Pictures with lens parameters
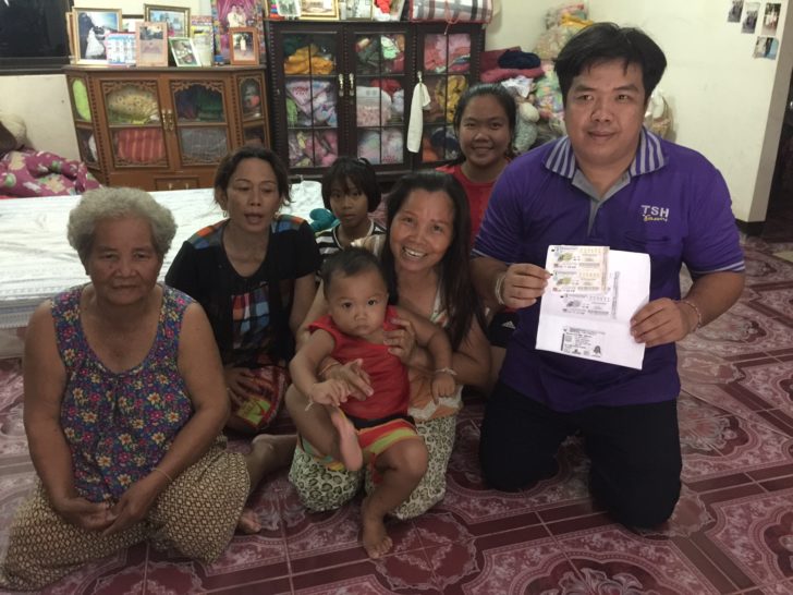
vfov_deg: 48.2
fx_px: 664
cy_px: 298
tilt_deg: -20.2
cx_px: 396
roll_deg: -0.4
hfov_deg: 61.7
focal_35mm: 29
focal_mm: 4.15
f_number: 2.2
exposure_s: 1/4
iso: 160
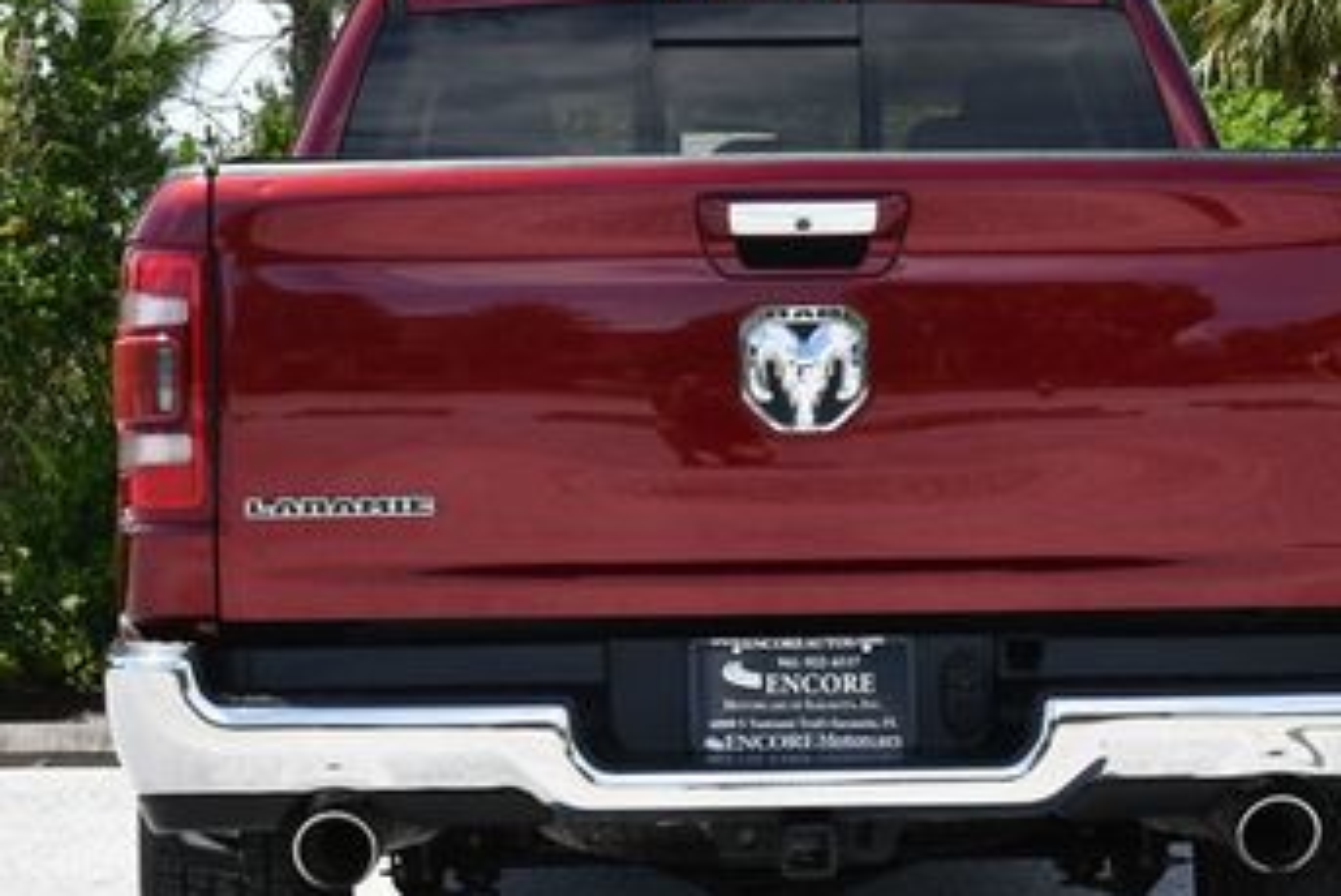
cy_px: 528
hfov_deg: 18.3
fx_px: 4174
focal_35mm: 112
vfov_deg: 12.2
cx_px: 719
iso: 180
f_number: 8
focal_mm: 30
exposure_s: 1/250
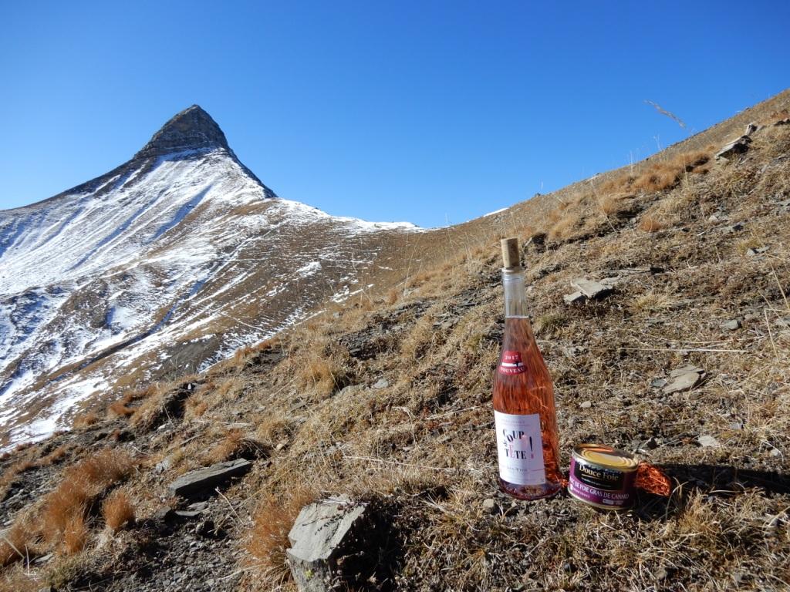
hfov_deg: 71.6
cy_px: 296
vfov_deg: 56.8
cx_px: 395
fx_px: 548
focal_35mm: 24
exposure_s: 1/1000
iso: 80
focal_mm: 4.3
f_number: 3.4
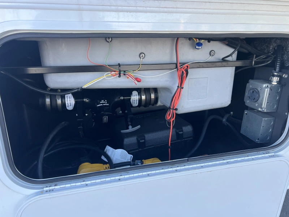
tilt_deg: -17.4
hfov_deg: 67.3
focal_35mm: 26
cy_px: 108
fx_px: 217
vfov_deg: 53.1
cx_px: 144
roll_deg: +0.7
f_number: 1.5
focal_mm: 5.7
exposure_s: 1/233
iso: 40
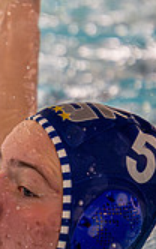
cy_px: 159
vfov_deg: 1.6
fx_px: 8875
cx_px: -244
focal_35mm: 1307
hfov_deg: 1.0
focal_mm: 280
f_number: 4
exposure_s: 1/1000
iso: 20000
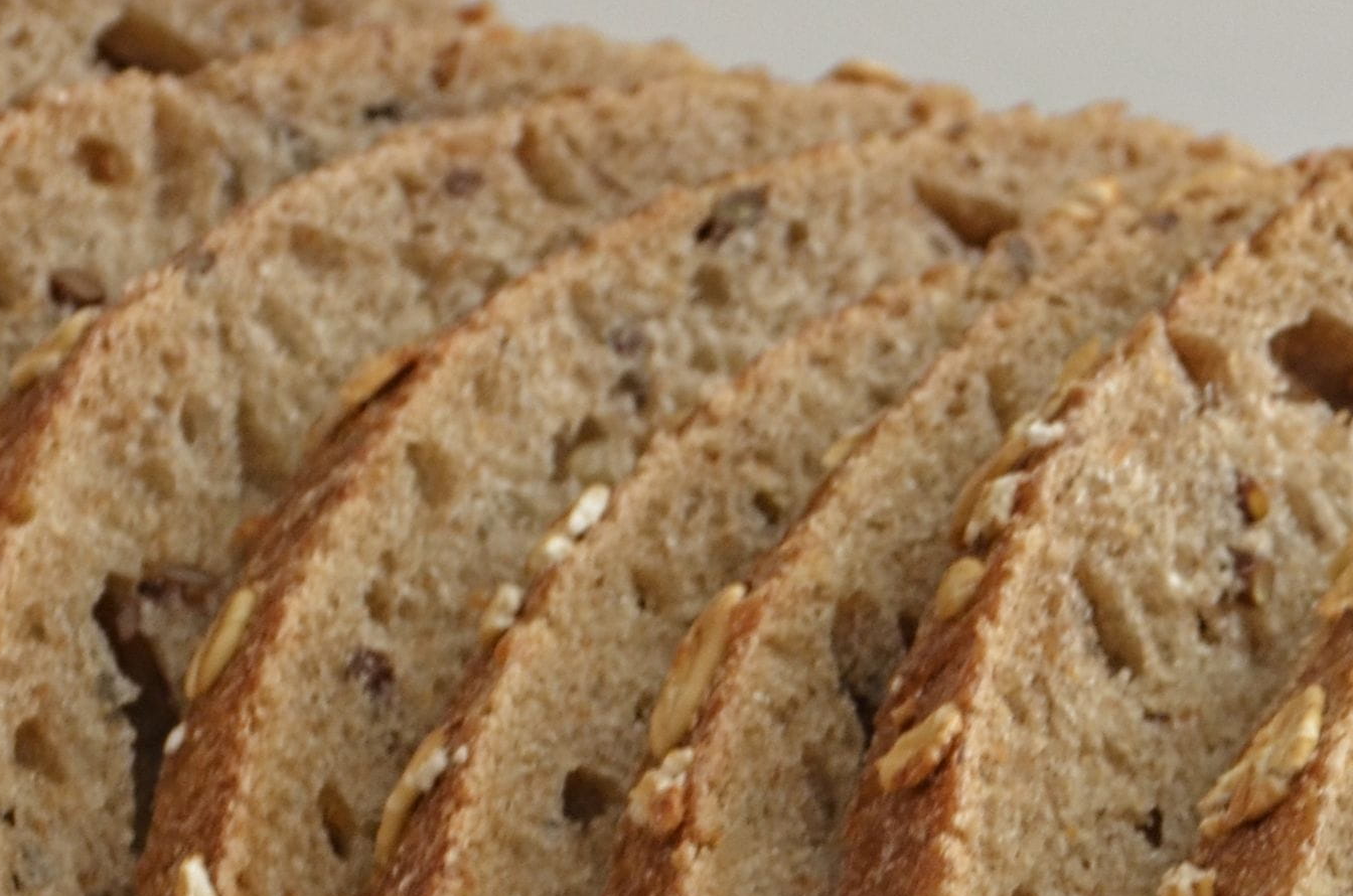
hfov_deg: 4.2
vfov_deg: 2.8
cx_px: 1627
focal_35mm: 495
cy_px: 1255
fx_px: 18564
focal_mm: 90
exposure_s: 1
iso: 320
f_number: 11
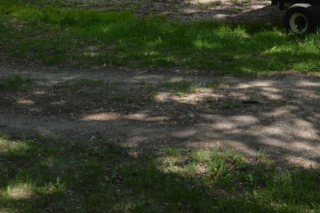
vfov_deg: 13.4
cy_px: -121
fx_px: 844
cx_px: 222
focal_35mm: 95
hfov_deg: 21.4
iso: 100
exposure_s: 1/200
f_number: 7.1
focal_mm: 20
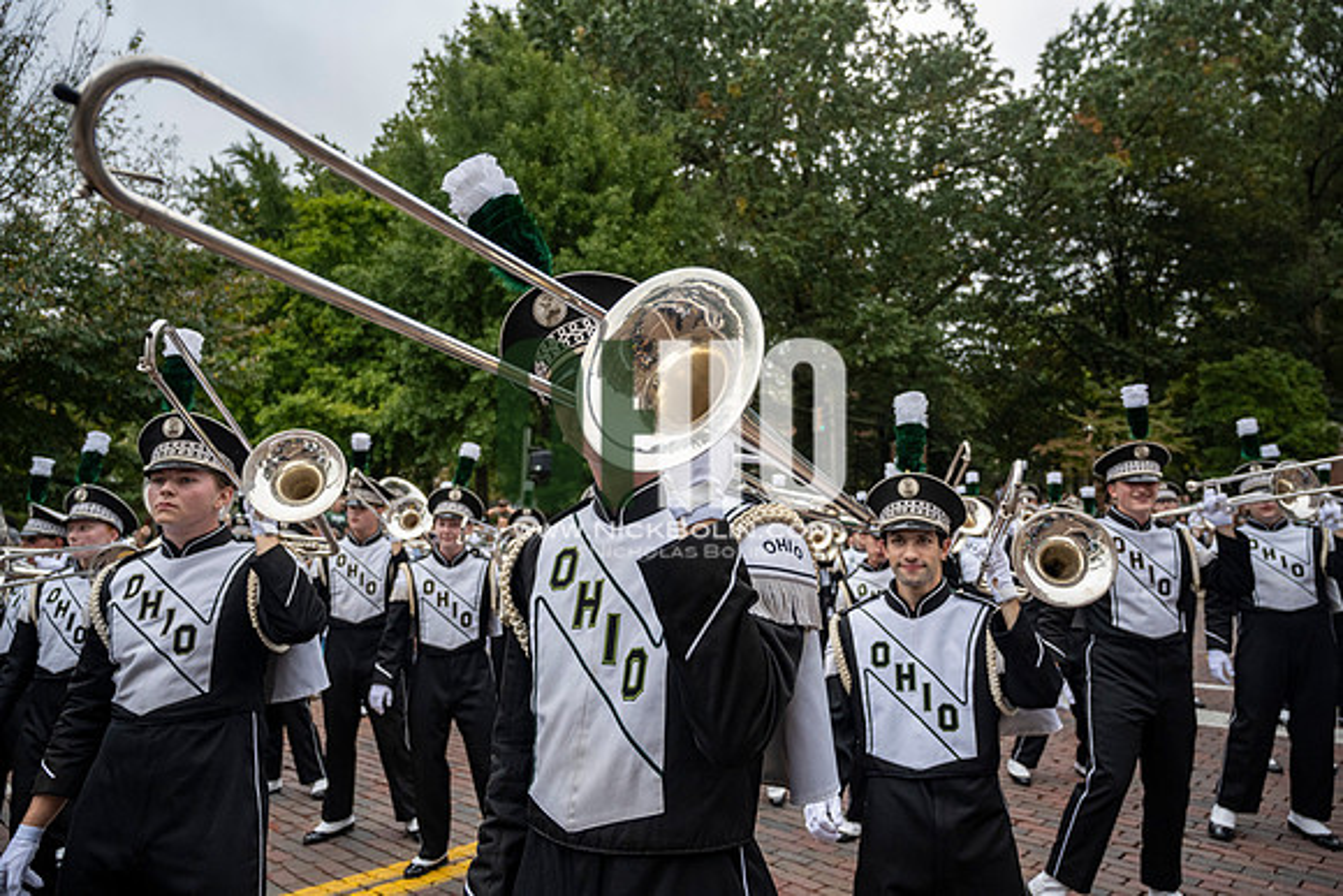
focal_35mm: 24
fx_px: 896
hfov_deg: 73.7
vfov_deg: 53.2
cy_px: 448
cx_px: 672
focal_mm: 24
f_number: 4
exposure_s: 1/1600
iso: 640
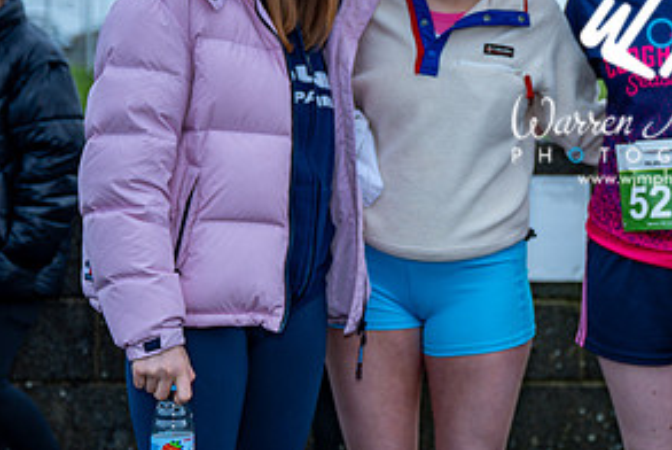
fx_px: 1663
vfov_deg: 15.3
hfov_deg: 22.1
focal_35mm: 89
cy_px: 84
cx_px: 661
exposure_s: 1/250
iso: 100
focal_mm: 45
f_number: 2.8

_WHAT YOU HAVE TO DO:_
Your reply should restate every entry exactly, with the pictures left out.

_YOUR RESPONSE:_
vfov_deg: 48.2
fx_px: 664
cy_px: 298
tilt_deg: -20.2
cx_px: 396
roll_deg: -0.4
hfov_deg: 61.7
focal_35mm: 29
focal_mm: 4.15
f_number: 2.2
exposure_s: 1/4
iso: 160
cy_px: 528
hfov_deg: 18.3
fx_px: 4174
focal_35mm: 112
vfov_deg: 12.2
cx_px: 719
iso: 180
f_number: 8
focal_mm: 30
exposure_s: 1/250
hfov_deg: 71.6
cy_px: 296
vfov_deg: 56.8
cx_px: 395
fx_px: 548
focal_35mm: 24
exposure_s: 1/1000
iso: 80
focal_mm: 4.3
f_number: 3.4
tilt_deg: -17.4
hfov_deg: 67.3
focal_35mm: 26
cy_px: 108
fx_px: 217
vfov_deg: 53.1
cx_px: 144
roll_deg: +0.7
f_number: 1.5
focal_mm: 5.7
exposure_s: 1/233
iso: 40
cy_px: 159
vfov_deg: 1.6
fx_px: 8875
cx_px: -244
focal_35mm: 1307
hfov_deg: 1.0
focal_mm: 280
f_number: 4
exposure_s: 1/1000
iso: 20000
hfov_deg: 4.2
vfov_deg: 2.8
cx_px: 1627
focal_35mm: 495
cy_px: 1255
fx_px: 18564
focal_mm: 90
exposure_s: 1
iso: 320
f_number: 11
vfov_deg: 13.4
cy_px: -121
fx_px: 844
cx_px: 222
focal_35mm: 95
hfov_deg: 21.4
iso: 100
exposure_s: 1/200
f_number: 7.1
focal_mm: 20
focal_35mm: 24
fx_px: 896
hfov_deg: 73.7
vfov_deg: 53.2
cy_px: 448
cx_px: 672
focal_mm: 24
f_number: 4
exposure_s: 1/1600
iso: 640
fx_px: 1663
vfov_deg: 15.3
hfov_deg: 22.1
focal_35mm: 89
cy_px: 84
cx_px: 661
exposure_s: 1/250
iso: 100
focal_mm: 45
f_number: 2.8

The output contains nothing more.